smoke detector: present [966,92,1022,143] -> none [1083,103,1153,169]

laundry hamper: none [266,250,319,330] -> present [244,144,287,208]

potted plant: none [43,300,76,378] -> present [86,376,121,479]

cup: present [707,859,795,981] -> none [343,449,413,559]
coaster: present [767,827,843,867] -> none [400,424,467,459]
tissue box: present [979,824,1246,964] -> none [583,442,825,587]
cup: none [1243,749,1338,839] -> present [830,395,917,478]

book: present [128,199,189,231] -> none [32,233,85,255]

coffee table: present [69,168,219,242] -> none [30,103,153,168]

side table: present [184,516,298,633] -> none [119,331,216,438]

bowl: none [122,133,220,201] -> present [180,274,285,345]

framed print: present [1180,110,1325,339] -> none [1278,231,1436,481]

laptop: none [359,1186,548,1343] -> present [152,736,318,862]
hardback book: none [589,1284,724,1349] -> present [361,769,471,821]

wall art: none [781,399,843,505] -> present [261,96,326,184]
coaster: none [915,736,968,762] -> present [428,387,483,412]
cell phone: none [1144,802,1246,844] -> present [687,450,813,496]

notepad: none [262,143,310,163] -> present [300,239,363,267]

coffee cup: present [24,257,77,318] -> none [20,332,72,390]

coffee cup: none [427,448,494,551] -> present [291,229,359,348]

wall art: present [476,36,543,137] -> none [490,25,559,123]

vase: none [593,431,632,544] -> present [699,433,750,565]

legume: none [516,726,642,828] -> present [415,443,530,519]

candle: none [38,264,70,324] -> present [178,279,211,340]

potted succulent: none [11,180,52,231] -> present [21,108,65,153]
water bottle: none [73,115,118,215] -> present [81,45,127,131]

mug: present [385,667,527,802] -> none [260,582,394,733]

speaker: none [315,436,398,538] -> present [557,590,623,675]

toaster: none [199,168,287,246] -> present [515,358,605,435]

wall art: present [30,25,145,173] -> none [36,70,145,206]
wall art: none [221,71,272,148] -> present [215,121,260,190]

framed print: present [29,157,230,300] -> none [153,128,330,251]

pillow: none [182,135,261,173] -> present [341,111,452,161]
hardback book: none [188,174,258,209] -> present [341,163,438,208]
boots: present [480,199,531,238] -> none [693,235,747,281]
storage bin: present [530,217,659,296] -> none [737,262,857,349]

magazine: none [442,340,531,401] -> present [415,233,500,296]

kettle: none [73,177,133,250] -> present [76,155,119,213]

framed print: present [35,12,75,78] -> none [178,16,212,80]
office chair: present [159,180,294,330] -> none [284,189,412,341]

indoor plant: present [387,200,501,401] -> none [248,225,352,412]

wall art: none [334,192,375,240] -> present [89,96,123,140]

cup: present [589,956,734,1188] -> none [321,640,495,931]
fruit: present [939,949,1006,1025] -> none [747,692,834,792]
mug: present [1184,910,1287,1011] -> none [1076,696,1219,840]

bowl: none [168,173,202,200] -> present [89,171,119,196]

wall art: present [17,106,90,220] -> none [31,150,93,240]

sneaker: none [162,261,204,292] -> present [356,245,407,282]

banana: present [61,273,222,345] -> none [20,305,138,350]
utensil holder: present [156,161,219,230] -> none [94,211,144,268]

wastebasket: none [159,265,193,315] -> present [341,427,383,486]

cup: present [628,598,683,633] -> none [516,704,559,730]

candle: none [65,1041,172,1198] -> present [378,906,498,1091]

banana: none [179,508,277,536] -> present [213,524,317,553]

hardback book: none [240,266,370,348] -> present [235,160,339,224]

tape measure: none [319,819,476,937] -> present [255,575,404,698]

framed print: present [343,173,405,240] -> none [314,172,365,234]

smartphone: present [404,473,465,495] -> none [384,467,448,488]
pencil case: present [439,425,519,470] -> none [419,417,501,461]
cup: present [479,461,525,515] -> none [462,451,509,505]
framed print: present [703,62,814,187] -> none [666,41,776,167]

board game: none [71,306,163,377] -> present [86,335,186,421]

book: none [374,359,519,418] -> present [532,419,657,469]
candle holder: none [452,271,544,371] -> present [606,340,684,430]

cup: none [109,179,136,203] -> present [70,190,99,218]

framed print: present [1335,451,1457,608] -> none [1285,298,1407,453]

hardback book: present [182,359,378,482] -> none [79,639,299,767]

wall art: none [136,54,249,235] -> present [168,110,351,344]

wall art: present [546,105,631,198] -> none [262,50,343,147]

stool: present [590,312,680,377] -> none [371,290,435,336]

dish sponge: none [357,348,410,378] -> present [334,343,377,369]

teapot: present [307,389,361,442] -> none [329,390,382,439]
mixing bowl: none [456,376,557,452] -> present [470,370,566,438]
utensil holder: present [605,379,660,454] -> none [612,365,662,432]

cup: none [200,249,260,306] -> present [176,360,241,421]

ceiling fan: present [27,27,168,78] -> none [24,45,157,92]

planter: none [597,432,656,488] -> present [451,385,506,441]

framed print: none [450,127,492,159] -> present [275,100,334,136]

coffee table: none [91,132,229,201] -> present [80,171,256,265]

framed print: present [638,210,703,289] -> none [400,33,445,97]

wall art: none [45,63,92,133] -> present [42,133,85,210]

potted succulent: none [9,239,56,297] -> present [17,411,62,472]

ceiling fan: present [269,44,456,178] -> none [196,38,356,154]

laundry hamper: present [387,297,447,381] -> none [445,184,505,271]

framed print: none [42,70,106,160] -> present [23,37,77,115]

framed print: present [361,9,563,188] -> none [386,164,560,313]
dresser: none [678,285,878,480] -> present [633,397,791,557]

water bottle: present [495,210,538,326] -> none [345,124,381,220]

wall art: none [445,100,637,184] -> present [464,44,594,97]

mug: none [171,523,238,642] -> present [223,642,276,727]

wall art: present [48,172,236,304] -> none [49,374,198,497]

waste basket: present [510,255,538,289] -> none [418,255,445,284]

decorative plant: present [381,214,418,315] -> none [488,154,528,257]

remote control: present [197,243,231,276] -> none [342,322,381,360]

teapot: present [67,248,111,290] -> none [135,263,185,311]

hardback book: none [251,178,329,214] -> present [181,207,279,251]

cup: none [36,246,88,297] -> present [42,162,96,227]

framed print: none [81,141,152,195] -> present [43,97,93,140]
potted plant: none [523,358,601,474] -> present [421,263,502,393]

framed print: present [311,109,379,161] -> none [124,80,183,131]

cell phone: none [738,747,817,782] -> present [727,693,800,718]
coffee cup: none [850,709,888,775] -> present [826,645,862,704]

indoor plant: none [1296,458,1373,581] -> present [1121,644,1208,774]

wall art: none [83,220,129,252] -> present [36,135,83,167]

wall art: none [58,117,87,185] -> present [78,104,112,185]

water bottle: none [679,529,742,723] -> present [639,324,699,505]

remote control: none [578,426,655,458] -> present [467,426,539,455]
★ ★ ★
Within the data above, how many lines contain the word "table"? Write only the number.

Written answer: 3